• WORK TO COMPLETE: Each line from the start of the entries through the line that contains "# Supplier 360" should be output exactly, please.

• RECORD EXCERPTS:
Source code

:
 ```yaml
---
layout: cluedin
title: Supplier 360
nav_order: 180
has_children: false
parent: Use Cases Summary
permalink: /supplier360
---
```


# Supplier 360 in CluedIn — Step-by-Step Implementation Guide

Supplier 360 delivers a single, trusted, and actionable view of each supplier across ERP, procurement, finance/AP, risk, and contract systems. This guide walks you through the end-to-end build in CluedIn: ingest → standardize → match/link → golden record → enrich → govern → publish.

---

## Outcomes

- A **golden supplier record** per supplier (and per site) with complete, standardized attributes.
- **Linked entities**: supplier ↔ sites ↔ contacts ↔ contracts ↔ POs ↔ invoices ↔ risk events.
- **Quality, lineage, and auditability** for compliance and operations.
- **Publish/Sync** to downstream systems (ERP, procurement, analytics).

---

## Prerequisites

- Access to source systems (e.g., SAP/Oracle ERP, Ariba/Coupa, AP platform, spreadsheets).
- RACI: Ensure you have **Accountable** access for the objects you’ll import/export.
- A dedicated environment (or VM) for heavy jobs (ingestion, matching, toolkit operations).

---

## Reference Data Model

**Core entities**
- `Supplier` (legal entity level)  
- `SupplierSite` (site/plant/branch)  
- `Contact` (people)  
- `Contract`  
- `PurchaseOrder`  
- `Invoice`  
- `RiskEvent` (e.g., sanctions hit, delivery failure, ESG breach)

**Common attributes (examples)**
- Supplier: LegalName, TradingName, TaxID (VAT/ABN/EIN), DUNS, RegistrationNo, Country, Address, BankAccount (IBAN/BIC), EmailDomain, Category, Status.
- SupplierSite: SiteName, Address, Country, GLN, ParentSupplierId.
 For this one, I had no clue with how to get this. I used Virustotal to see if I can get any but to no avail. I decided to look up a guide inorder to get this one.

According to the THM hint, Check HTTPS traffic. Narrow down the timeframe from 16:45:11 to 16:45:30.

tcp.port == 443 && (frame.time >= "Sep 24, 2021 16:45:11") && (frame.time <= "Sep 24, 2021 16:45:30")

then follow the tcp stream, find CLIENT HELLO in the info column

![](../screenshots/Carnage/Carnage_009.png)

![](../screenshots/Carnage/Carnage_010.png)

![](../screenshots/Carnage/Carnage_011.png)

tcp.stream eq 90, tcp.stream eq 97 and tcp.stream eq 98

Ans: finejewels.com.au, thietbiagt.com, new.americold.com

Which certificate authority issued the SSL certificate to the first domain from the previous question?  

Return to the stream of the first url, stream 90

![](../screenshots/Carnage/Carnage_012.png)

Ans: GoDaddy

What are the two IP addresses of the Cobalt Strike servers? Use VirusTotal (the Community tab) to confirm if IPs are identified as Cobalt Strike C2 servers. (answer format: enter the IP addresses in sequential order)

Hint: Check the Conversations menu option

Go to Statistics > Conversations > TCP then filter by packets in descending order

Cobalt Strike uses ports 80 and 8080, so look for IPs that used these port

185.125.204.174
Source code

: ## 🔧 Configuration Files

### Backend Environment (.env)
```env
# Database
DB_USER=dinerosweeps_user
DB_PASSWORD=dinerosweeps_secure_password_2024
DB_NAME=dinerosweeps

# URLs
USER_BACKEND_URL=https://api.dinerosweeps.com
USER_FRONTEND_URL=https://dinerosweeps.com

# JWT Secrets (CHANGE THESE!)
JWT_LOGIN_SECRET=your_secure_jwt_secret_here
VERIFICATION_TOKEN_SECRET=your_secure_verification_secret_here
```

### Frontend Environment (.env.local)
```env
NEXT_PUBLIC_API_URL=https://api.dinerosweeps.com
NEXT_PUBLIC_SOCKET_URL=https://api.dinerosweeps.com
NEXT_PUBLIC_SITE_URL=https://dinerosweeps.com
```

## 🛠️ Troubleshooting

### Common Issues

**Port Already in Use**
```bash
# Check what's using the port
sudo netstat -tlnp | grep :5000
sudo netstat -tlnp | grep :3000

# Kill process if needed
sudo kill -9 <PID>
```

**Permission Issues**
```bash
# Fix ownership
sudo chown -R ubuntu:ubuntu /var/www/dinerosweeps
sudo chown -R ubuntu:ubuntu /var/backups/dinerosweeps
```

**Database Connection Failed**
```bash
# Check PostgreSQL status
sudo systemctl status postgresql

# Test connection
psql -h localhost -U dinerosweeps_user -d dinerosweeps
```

• ANSWER TO THE PROBLEM:
Source code

:
 ```yaml
---
layout: cluedin
title: Supplier 360
nav_order: 180
has_children: false
parent: Use Cases Summary
permalink: /supplier360
---
```


# Supplier 360 in CluedIn — Step-by-Step Implementation Guide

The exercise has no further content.